Hacker Newsnew | past | comments | ask | show | jobs | submitlogin
Install GPU TensorFlow from Sources with Ubuntu 16.04 and Cuda 8.0 RC (alliseesolutions.wordpress.com)
85 points by wagonhelm on Sept 8, 2016 | hide | past | favorite | 32 comments


If using Docker is an option, the official Dockerfile works well, you just need to modify the FROM line to "nvidia/cuda:8.0-cudnn5-devel-ubuntu16.04". Or "nvidia/cuda:8.0-cudnn5-devel-ubuntu14.04", depending on which version of Ubuntu you want.

https://github.com/tensorflow/tensorflow/blob/master/tensorf...


What sort of performance impact would Docker have in this situation? Any at all?

Edit: spelling


No performance impact as long as your I/O is done in volumes, to avoid going through AUFS.


This seems to be a frankenstein of cuda 7.5 instructions and cuda 8.0. Similarly ubuntu 14.04 and 16.04. As far as i know, these instructions will fail from gcc 5.4 errors, amongst other issues.


Wont GCC fail, includes a patch for GCC, I tested on my system before posting. Running great!


One of your section is named "Install Nvidia Toolkit 7.5", this is probably what confused parent @hughperkins.


Just found that one and fixed it, also someone confirmed working with a GTX 1080. I am so happy to finally ditch 14.04


Ah, I see what I was missing before: there's a patch 1 of cuda 8.0, which adds gcc 5.4 support, and is installed in the cuda section using:

    sudo sh cuda_8.0.27.1_linux.run --silent --accept-eula


Still doesnt work for me though: even on a new box, I get:

    ubuntu@somewhere:~/tensorflow$ python3 -c 'import tensorflow'             
    Traceback (most recent call last):
      File "<string>", line 1, in <module>
      File "/home/ubuntu/tensorflow/tensorflow/__init__.py", line 23, in <module>
        from tensorflow.python import *
      File "/home/ubuntu/tensorflow/tensorflow/python/__init__.py", line 49, in <mod
    ule>
        from tensorflow.python import pywrap_tensorflow
    ImportError: cannot import name 'pywrap_tensorflow'


Ok. Fixed this by two things:

- using branch r0.10, as suggested by https://news.ycombinator.com/item?id=12464835 - making sure to install the new r0.10 wheel, which has a different name than the r0 wheel built by master :-D


Thanks for sharing your solution!


Why does it just take following directions to make it to the front page of HN these days?

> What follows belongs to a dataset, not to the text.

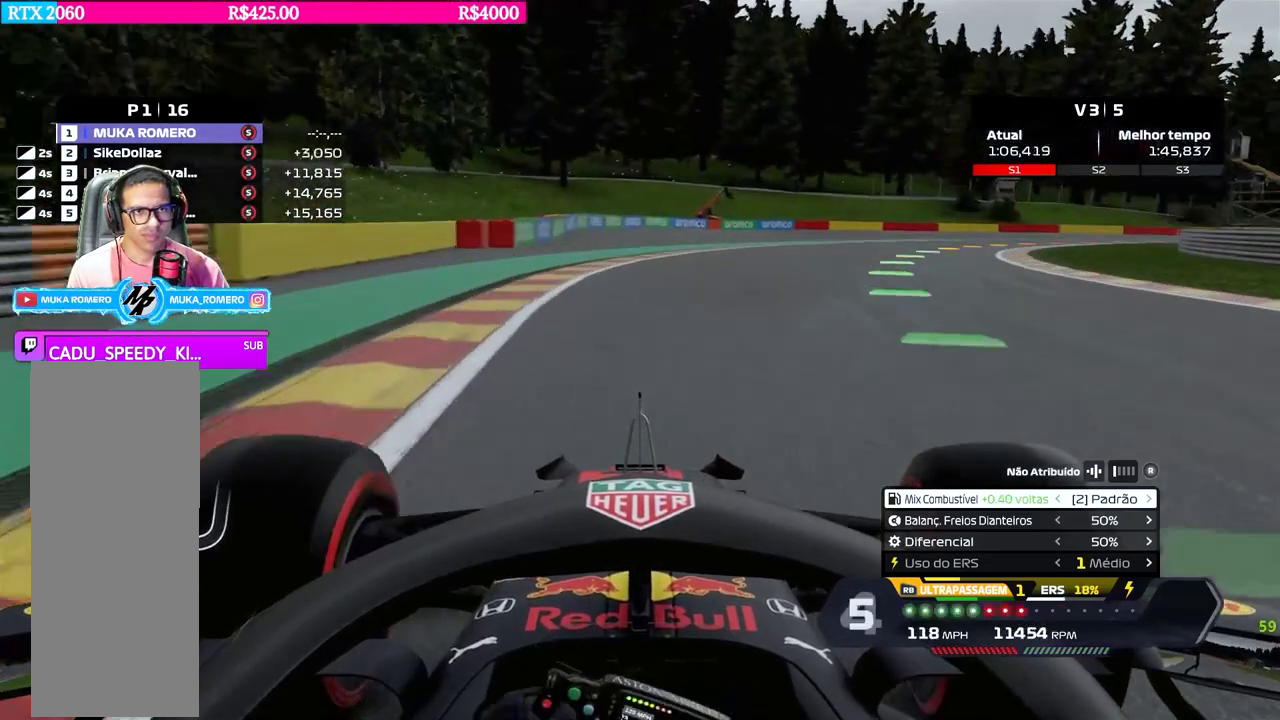
{"buttons": ["R2"], "left_stick": "right", "right_stick": "center", "events": [[200, "L2", "up"], [400, "R2", "down"]]}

As stated elsewhere, this can actually be a very frustrating process. I lost a good chunk of my long weekend trying to build TF from source for CUDA 8.0 / cuDNN 5.1. Generally speaking the culprit is that the CUDA installers for Linux are highly dependent on your kernel and gcc versions. This is a huge headache for people who want to stay up-to-date on their distro packages. CentOS has no problem because hardly anything changes, but you're essentially handcuffed to whatever version s of Ubuntu or Fedora were out when NVIDIA decided to start packaging up the next release. Bumping gcc to 5.4 in Ubuntu 16.04.1 broke the 16.04 installer, which relied on gcc 5.3.

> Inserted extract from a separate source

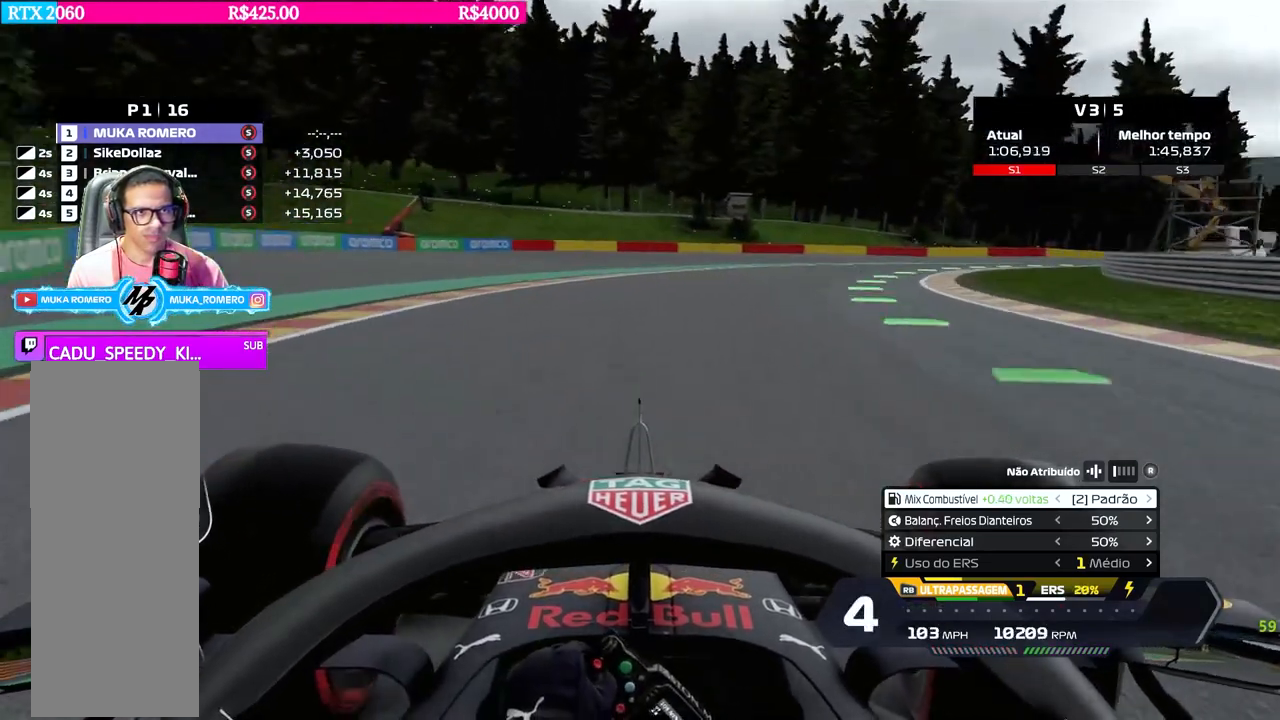
{"buttons": ["R2"], "left_stick": "right", "right_stick": "center", "events": []}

Because GPU-accelerated learning is exciting, and most of the directions you find for setting it up don't work. (Judging from other replies, this post may be no different.)

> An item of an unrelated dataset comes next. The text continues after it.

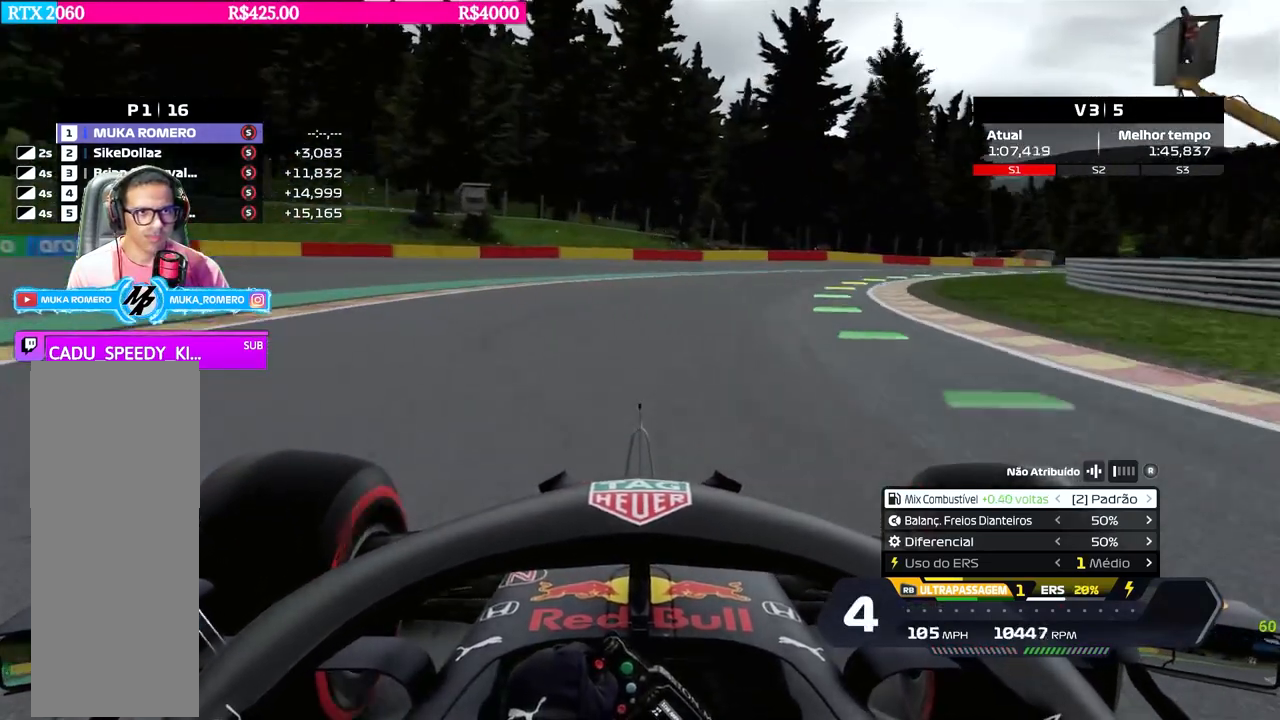
{"buttons": ["R2"], "left_stick": "right", "right_stick": "center", "events": []}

This probably has something to do with the fact that GPUs are flaky and idiosyncratic, and all the software that uses them depends on black-box libraries handed down by Nvidia, who is completely shit at maintaining software.



Thank you so much. I tried 3 times in the last week to get it working with Cuda 8.0


Have you actually succeeded yet in building a pip package linked with CUDA 8? I am doing basically the same process, and it only keeps failing.

https://github.com/tensorflow/tensorflow/issues/2559#issueco...


The pip package doesn't build for me either. And I even reinstalled Ubuntu to get a fresh Python installation


So strange I wonder why its working for me? Ubuntu 16.04.1? Fresh install? following exactly? Python 3?


Which branch are you building?

For the first time I was able to complete a build last night, Ubuntu 16.04, CUDA 8.0 RC + compiler patch, cuDNN 5.1, nvidia-driver-370, python-2.7, and compute capability 6.1 (for Pascal GPU) - but only when I switched to the r0.10 branch.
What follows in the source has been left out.